It should also be noted that many relationships do not get
publicity, especially those between hedge fund managers and asset owners. For
some asset owners, managers such as Bridgewater not only offer diversification
of returns but detailed and expert advice on macroeconomic issues.
The $7bn question
But can smaller funds do such deals? Andrew Drake, a partner in
pensions and investment consulting business at PwC, says that they typically only
start to make sense for funds that are over $6-7bn in AuM.
Such AuM constraints leads to regional disparity. Pension funds from countries that have scale take advantage of large funding opportunities in other developed nations where funds lack scale.
The €161bn PGGM fund has 40 years of experience in investing in build-to-rent housing in the Netherlands; the more atomised UK pension fund market does not have an equivalent.
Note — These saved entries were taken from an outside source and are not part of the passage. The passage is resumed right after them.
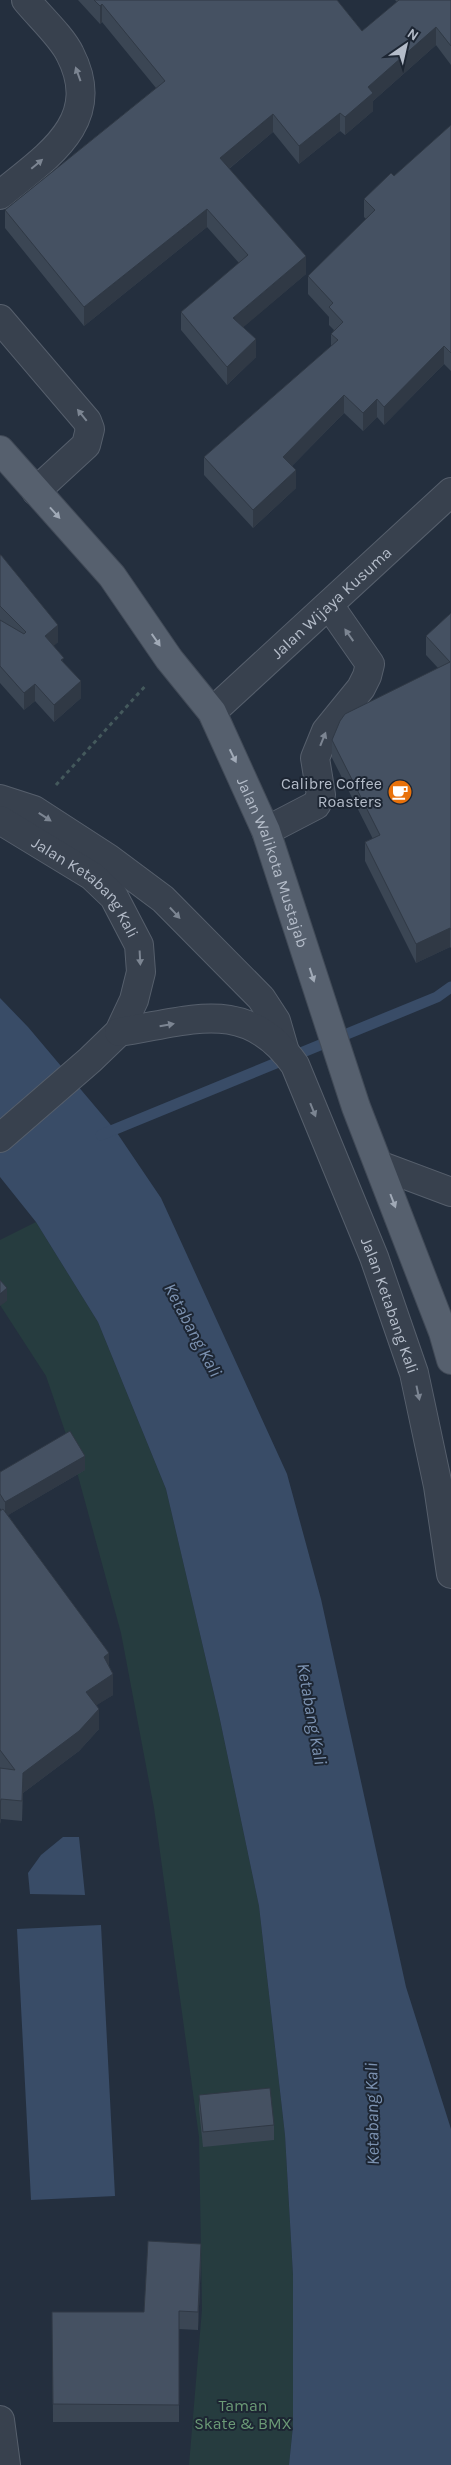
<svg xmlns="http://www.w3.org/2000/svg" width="451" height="2465" font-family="Karla,sans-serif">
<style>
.green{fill:#263c3f}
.water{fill:#394c67}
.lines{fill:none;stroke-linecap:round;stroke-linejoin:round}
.stream{stroke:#394c67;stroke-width:11}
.minor-casing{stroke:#565f6c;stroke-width:30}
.major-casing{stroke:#414a57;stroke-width:30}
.path{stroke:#44595c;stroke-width:3;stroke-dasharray:4 4;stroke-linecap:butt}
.minor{stroke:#38414e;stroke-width:28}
.major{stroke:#56606e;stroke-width:28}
.wall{fill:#3b4654}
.shaded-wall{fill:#303945}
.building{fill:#455162;stroke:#303945}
.oneway{fill:#7c8592}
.oneway2{fill:#a1aab7}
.labels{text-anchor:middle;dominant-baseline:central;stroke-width:4;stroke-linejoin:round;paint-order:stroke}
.street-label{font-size:16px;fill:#b4bcc9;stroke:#1d2633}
.poi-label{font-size:16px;fill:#b4bcc9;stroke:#1d2633;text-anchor:end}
.park-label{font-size:16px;fill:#6b9a76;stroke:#1d2633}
.water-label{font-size:18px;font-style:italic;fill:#7c92b1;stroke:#1d2633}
</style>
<rect width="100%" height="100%" fill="#242f3e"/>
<!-- green -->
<path class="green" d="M 36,1222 L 98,1322 L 166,1489 L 219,1715 L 259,1906 L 285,2135 L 293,2275 L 293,2426 L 289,2465 L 189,2465 L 202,2309 L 199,2137 L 154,1808 L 121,1633 L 69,1443 L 46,1376 L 0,1305 L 0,1240 Z"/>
<!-- water -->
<path class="water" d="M 0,998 L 28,1027 L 115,1130 L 161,1198 L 287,1474 L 321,1599 L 406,1987 L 451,2129 L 451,2465 L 289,2465 L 293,2426 L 293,2275 L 285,2135 L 259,1906 L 219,1715 L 166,1489 L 98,1322 L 36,1222 L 0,1177 Z
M 63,1837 L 79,1837 L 85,1895 L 30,1894 L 28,1873 L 41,1855 Z
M 101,1925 L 115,2196 L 31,2200 L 17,1929 Z"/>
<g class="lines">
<!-- stream -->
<path class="stream" d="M 101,1135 L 437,997 L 451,987"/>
<defs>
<g id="minor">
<path d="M 0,195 C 46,157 105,122 70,54 C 62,37 38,15 26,0"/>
<path d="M 0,319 L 87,421 L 90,429 L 86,445 L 36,491"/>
<path id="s1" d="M 212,712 L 451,492"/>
<path d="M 0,799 L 34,810 L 108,858 L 163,899 L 261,998 L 276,1021 L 285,1052"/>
<path id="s2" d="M 0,820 L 92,876 L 114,897 L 139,945 L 141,972 L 134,1000 L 119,1032 L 90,1060 L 0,1138"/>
<path d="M 266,831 L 316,805 L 321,795 L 315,758 L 326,731 L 361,688 L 367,676 L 370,664 L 329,605"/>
<path id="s3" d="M 119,1032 C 188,1022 246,995 295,1065 L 374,1257 L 414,1373 L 438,1486 L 451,1574"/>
<path d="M 379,1165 L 451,1192"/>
<path d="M 0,2420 L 6,2465"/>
</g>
<g id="major">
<path id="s4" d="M 0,450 L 112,576 L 169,659 L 212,712 L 266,831 L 356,1107 L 443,1332 L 451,1360"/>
</g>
</defs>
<!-- minor casing -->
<use href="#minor" class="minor-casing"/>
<!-- major casing -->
<use href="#major" class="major-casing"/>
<!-- path -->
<path class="path" d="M 56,785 L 147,684"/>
<!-- minor -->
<use href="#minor" class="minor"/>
<!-- major -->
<use href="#major" class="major"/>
</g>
<!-- wall -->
<path class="wall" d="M 78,0 L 337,0 L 362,31 L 397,2 L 395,0 L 451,0 L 451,65 L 436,45 L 373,101 L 373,111 L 345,135 L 340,131 L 299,164 L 273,132 L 229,169 L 306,274 L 243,327 L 256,357 L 227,385 L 181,330 L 181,312 L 239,263 L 207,227 L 84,326 L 5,228 L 5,210 L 156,88 L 102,22 L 100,24 Z
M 451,125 L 451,371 L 444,364 L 384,425 L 377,417 L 363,431 L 344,413 L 292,466 L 296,488 L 253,528 L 204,475 L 204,457 L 331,346 L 331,334 L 334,330 L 329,325 L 329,317 L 308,294 L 308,276 L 366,219 L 364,217 L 364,199 L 394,176 Z
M 0,555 L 58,642 L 53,646 L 64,663 L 81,698 L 54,722 L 35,701 L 24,710 L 0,683 Z
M 451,613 L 451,948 L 450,947 L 416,963 L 365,861 L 365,842 L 373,839 L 332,758 L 332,740 L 438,668 L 426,655 L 426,636 Z
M 85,1470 L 8,1515 L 109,1666 L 113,1695 L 96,1705 L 99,1729 L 79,1751 L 23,1793 L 22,1821 L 1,1819 L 0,1824 L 0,1511 L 1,1510 L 0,1508 L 0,1472 Z
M 199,2095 L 274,2125 L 274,2140 L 203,2147 L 199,2109 Z
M 201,2261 L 198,2330 L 179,2329 L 179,2422 L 53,2422 L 52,2312 L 144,2312 Z"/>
<!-- shaded-wall -->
<path class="shaded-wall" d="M 102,4 L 102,22 L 100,24 L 100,6 Z
M 436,27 L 436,45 L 373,101 L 373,111 L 345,135 L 345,117 L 368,87 Z
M 340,113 L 340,131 L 299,164 L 299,146 Z
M 273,114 L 273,132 L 220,176 L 220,158 Z
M 207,209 L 207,227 L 84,326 L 84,307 Z
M 306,256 L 306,274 L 233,336 L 233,318 Z
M 256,339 L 256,357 L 227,385 L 227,367 Z
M 444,346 L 444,364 L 384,425 L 384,407 Z
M 344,395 L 344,413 L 283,475 L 283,457 Z
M 377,399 L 377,417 L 363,431 L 363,413 Z
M 296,470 L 296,488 L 253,528 L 253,510 Z
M 58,625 L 58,642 L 45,654 L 45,636 Z
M 81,681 L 81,698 L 54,722 L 54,705 Z
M 35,684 L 35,701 L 24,710 L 24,693 Z
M 450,928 L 450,947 L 416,963 L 416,944 Z
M 7,1288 L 7,1301 L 0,1306 L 0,1294 Z
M 85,1456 L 85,1470 L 5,1517 L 5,1502 Z
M 109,1653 L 109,1673 L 104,1657 Z
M 113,1674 L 113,1695 L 86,1712 L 86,1692 Z
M 99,1709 L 99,1729 L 79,1751 L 23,1793 L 22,1821 L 23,1773 Z
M 1,1799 L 1,1819 L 0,1824 L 0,1804 Z
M 201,2244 L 201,2261 L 198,2330 L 198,2312 Z"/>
<!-- building -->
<path class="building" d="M 94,0 L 337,0 L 362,31 L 399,0 L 451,0 L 451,46 L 436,27 L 368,87 L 373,93 L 345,117 L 340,113 L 299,146 L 273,114 L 220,158 L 306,256 L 233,318 L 256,339 L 227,367 L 181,312 L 248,255 L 207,209 L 84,307 L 5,210 L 165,81 L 102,4 L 100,6 Z
M 451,125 L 451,353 L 444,346 L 384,407 L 377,399 L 363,413 L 344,395 L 283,457 L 296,470 L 253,510 L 204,457 L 338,340 L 331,334 L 343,322 L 329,307 L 333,303 L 308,276 L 375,210 L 364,199 L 391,173 L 394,176 Z
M 0,555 L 1,555 L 58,625 L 45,636 L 64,658 L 61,660 L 81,681 L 54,705 L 35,684 L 24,693 L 0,666 L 0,620 L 24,634 L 26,632 L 0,606 Z
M 451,613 L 451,930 L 450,928 L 416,944 L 365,842 L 380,835 L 332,740 L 340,721 L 345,714 L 450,662 L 426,636 Z
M 0,1280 L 7,1288 L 0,1294 Z
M 70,1431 L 85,1456 L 5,1502 L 0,1494 L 0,1472 Z
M 3,1509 L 109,1653 L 104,1657 L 113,1674 L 86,1692 L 99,1709 L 79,1731 L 23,1773 L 22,1801 L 1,1799 L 0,1804 L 0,1768 L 15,1770 L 0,1750 L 0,1511 Z
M 270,2088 L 274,2125 L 203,2132 L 199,2095 Z
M 148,2241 L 201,2244 L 198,2312 L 179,2311 L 179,2405 L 53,2404 L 52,2312 L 144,2312 Z"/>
<!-- one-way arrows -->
<defs><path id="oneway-solid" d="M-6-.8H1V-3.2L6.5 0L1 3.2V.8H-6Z" transform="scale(1.25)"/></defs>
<g class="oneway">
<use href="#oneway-solid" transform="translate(78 74) rotate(-110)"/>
<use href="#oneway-solid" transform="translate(37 164) rotate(-40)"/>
<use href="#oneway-solid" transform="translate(82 415) rotate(-129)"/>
<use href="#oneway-solid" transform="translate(349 635) rotate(-125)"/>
<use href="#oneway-solid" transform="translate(323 739) rotate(-68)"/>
<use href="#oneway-solid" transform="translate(45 817) rotate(33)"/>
<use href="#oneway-solid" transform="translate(175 913) rotate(47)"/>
<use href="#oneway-solid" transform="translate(140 958) rotate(87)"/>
<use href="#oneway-solid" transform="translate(167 1025) rotate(-10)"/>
<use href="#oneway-solid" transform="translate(313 1110) rotate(68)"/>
<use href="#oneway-solid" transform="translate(418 1393) rotate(78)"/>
</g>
<g class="oneway2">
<use href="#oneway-solid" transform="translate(55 513) rotate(48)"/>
<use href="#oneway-solid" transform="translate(156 640) rotate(55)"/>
<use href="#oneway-solid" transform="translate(233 756) rotate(64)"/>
<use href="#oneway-solid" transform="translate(312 975) rotate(72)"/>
<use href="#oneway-solid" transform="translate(393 1201) rotate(69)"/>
</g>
<!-- icons -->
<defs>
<symbol id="cafe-disc" viewBox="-11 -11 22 22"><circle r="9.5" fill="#e8710a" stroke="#1d2633"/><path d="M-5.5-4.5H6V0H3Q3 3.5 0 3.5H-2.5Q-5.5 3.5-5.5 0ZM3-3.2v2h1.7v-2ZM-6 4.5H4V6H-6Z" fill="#fff"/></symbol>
</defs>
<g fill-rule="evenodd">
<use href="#cafe-disc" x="386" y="778" width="28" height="28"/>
</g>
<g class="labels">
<!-- street labels -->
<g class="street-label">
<text stroke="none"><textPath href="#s1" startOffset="162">Jalan Wijaya Kusuma</textPath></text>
<text stroke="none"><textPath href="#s4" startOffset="500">Jalan Walikota Mustajab</textPath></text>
<text stroke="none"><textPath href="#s2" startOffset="111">Jalan Ketabang Kali</textPath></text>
<text stroke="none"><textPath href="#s3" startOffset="452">Jalan Ketabang Kali</textPath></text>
</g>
<!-- poi labels -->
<g class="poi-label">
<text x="382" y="783">Calibre Coffee<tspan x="382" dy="18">Roasters</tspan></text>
</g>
<!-- park labels -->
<g class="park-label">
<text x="243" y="2405">Taman<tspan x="243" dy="18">Skate &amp; BMX</tspan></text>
</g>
<!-- water labels -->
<g class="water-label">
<text transform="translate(193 1330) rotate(62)">Ketabang Kali</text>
<text transform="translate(312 1714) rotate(80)">Ketabang Kali</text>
<text transform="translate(372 2114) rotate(-91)">Ketabang Kali</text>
</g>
</g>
<!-- north arrow -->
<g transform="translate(406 45) rotate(34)" stroke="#1d2633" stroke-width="4" paint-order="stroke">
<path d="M0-4L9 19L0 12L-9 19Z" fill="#b4bcc9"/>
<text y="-8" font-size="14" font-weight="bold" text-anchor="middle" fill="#b4bcc9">N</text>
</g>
</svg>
So, when Legal and General Capital recently sought a partner to build £600m of flats to rent in the UK in 2016 it turned to PGGM.
Similarly, North American and Swedish pension
scheme members will stand to benefit from the deal between the First Swedish
National Pension Fund (AP1) and Second (AP2) and TIAA-CREF to create TH Real
Estate a pan-European office investment platform committed to building €4bn of
offices in London, Paris, Munich, Hamburg, Frankfurt and Berlin.